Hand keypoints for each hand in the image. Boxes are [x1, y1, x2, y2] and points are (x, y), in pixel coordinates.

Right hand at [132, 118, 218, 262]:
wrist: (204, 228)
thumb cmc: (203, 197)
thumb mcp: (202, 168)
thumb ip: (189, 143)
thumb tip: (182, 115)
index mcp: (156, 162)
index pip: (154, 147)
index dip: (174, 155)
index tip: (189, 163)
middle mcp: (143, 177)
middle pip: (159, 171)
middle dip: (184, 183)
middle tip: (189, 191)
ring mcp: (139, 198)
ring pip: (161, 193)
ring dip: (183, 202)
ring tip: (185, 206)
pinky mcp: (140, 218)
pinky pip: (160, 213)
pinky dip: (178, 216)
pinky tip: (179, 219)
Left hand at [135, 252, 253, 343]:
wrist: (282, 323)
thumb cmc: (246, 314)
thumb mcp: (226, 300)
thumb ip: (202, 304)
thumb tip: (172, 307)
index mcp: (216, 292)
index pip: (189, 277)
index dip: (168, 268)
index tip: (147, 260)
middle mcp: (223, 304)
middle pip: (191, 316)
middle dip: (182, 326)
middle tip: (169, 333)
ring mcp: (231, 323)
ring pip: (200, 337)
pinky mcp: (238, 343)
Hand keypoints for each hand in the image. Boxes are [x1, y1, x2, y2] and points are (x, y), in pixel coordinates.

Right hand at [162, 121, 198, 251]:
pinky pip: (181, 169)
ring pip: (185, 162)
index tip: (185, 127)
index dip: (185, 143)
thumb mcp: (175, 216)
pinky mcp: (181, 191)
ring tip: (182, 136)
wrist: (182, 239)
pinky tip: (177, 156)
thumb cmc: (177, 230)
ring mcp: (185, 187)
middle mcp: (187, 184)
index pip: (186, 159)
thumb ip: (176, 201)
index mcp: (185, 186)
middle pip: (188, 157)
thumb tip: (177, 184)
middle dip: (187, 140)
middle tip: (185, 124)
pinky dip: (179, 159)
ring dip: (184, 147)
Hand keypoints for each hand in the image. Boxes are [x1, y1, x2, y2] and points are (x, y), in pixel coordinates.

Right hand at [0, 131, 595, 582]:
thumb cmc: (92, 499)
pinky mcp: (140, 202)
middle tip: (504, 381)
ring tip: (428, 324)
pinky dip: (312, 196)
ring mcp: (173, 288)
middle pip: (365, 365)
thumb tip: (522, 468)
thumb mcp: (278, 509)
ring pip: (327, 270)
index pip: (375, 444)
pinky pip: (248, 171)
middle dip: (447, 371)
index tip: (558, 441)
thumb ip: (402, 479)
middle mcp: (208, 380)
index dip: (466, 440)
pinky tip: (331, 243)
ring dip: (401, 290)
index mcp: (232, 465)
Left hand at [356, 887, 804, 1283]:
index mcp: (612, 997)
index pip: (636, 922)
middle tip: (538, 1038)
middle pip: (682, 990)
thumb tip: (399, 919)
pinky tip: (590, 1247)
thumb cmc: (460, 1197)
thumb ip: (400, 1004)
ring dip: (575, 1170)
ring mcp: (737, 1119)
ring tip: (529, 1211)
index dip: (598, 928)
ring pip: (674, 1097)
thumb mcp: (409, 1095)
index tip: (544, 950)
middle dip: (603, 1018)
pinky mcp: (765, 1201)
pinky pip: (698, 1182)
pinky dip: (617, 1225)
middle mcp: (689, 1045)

****************************************

REQUIRED ACTION: All the records above must be transcribed without a single change to any word.

ANSWER SECTION:
Hand keypoints for each hand in the image. Boxes are [x1, y1, x2, y2] and points are (x, y), in pixel coordinates.

Right hand at [132, 118, 218, 262]:
wrist: (204, 228)
thumb cmc: (203, 197)
thumb mcp: (202, 168)
thumb ip: (189, 143)
thumb tip: (182, 115)
index mcp: (156, 162)
index pip: (154, 147)
index dip: (174, 155)
index tip: (189, 163)
middle mcp: (143, 177)
middle pip: (159, 171)
middle dip: (184, 183)
middle tip: (189, 191)
ring mcp: (139, 198)
ring pip: (161, 193)
ring dip: (183, 202)
ring tip: (185, 206)
pinky mcp: (140, 218)
pinky pip: (160, 213)
pinky dip: (178, 216)
pinky tip: (179, 219)
Left hand at [135, 252, 253, 343]:
wrist: (282, 323)
thumb cmc: (246, 314)
thumb mcp: (226, 300)
thumb ip: (202, 304)
thumb tip: (172, 307)
index mcp: (216, 292)
index pip: (189, 277)
index dip: (168, 268)
index tip: (147, 260)
middle mcp: (223, 304)
middle pip: (191, 316)
middle dip: (182, 326)
middle tip: (169, 333)
ring mcp: (231, 323)
ring pip: (200, 337)
pinky mcp: (238, 343)
Hand keypoints for each hand in the image. Boxes are [x1, y1, x2, y2] and points are (x, y), in pixel coordinates.

Right hand at [162, 121, 198, 251]:
pinky pip: (181, 169)
ring pip: (185, 162)
index tip: (185, 127)
index dip: (185, 143)
thumb mcp: (175, 216)
pinky mcp: (181, 191)
ring tip: (182, 136)
wrist: (182, 239)
pinky tip: (177, 156)
thumb cmc: (177, 230)
ring mcp: (185, 187)
middle mcp: (187, 184)
index pip: (186, 159)
thumb ip: (176, 201)
index mcp: (185, 186)
middle pip: (188, 157)
thumb tip: (177, 184)
middle dip: (187, 140)
middle tip: (185, 124)
pinky dip: (179, 159)
ring dip: (184, 147)
Hand keypoints for each hand in the image. Boxes are [x1, y1, x2, y2] and points are (x, y), in pixel coordinates.

Right hand at [0, 131, 595, 582]:
thumb cmc: (92, 499)
pinky mcp: (140, 202)
middle tip: (504, 381)
ring tip: (428, 324)
pinky dip: (312, 196)
ring mcp: (173, 288)
middle pip: (365, 365)
thumb tip: (522, 468)
thumb mcp: (278, 509)
ring pip: (327, 270)
index pip: (375, 444)
pinky pip: (248, 171)
middle dip: (447, 371)
index tip: (558, 441)
thumb ip: (402, 479)
middle mcp: (208, 380)
index dip: (466, 440)
pinky tip: (331, 243)
ring dip: (401, 290)
index mcp: (232, 465)
Left hand at [356, 887, 804, 1283]:
index mcp: (612, 997)
index pip: (636, 922)
middle tip: (538, 1038)
middle pip: (682, 990)
thumb tip: (399, 919)
pinky tip: (590, 1247)
thumb cmc: (460, 1197)
thumb ip: (400, 1004)
ring dip: (575, 1170)
ring mcp: (737, 1119)
ring tip: (529, 1211)
index dip: (598, 928)
ring pip: (674, 1097)
thumb mcp: (409, 1095)
index tip: (544, 950)
middle dip: (603, 1018)
pinky mcp: (765, 1201)
pinky pip: (698, 1182)
pinky dip: (617, 1225)
middle mcp: (689, 1045)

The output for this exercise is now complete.